HQs da semana: 27 de julho

Nossa avaliação

Que Alan Moore é o maior roteirista de quadrinhos em atividade e, possivelmente, de todos os tempos, não é exatamente uma questão aberta à discussão. Se há aí alguma controvérsia, ela vem da personalidade excêntrica e dos modos reclusos do autor, que cortou relações com todas as grandes editoras de HQs e hoje só está ativo através da sua “Liga Extraordinária”, publicada atualmente pela Top Shelf. Dada a raridade das produções contemporâneas de Moore, não é surpresa que “The League of Extraordinary Gentleman – Century: 1969” seja o grande destaque da semana.
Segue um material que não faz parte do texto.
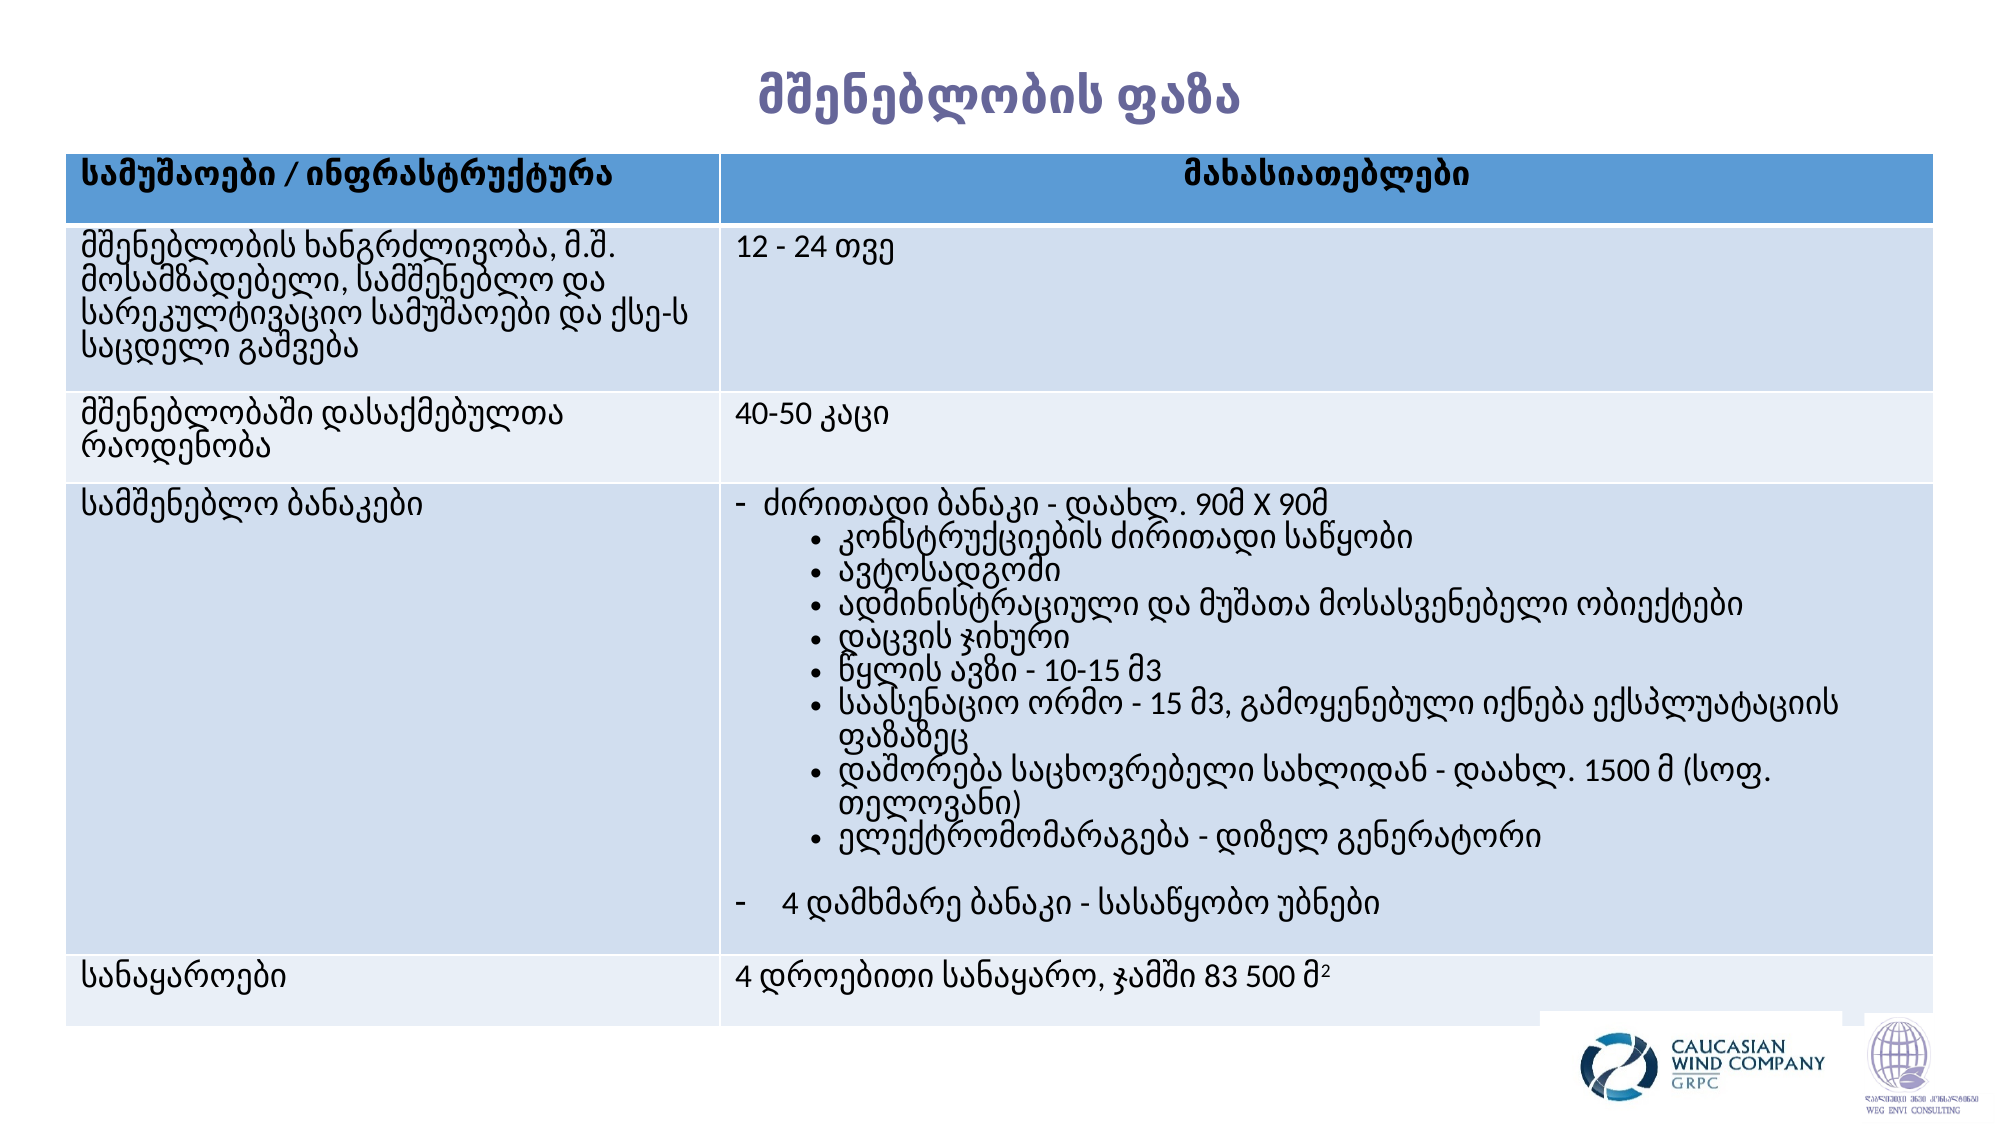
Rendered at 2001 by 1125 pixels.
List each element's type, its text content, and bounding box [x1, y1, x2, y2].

“Century: 1969” é a segunda de três partes de uma história centrada na luta dos personagens remanescentes da antiga Liga contra uma conspiração ocultista apocalíptica. A trama acompanha a investigação de Mina Murray (a mocinha do “Drácula” de Bram Stoker), Allan Quatermain (de “As Minas do Rei Salomão”) e o transexual Orlando (de “Orlando, uma biografia”, de Virginia Woolf). A grande estrela da edição é Murray, que em vários aspectos serve como uma alegoria do próprio autor: ela agora opera de maneira independente, e há referências ao fato de que já trabalhou alguns anos antes com super-heróis.

Moore parece determinado a produzir uma estória que jamais possa ser adaptada para o cinema, como aconteceu com o primeiro volume de “The League of Extraordinary Gentlemen”. Nudez, sexo e drogas não faltam, o que não seria de se estranhar numa estória ambientada no auge do movimento hippie. Quem quase rouba a cena, entretanto, é o vilão Oliver Haddo (personagem do romance “O Mago”, uma paródia de Aleister Crowley), especialmente nas suas interações com certas figuras do cenário pop. A manifestação astral do ocultista, entretanto, é altamente perturbadora, já que porta uma genitália bastante, digamos, cthuluniana…

Ao contrário do que ocorre nos primeiros volumes de “The League…”, em “Century:1969” Moore não está mais lidando com personagens que já caíram no domínio público. A solução é a paródia, e Moore constrói uma Londres ficcional a partir de diversas sátiras preexistentes: a suástica é substituída pela cruz dupla de “O Grande Ditador”, de Chaplin; os Beatles são substituídos pelos Rutles (uma banda que parodiou o quarteto durante a década de 1970); Flash Gordon vira Jack Flash, em referência a uma música dos Rolling Stones; e assim por diante.

A arte de Kevin O’Neill continua soberbamente detalhada, e o artista consegue lidar com as cenas brilhantes e psicodélicas tão bem quanto retrata os tempos sombrios que vêm ao final da estória. Final que, por sinal, deixa os leitores salivando pelo próximo capítulo, ambientado em 2009 e que, muito provavelmente, será a conclusão da saga da Liga Extraordinária.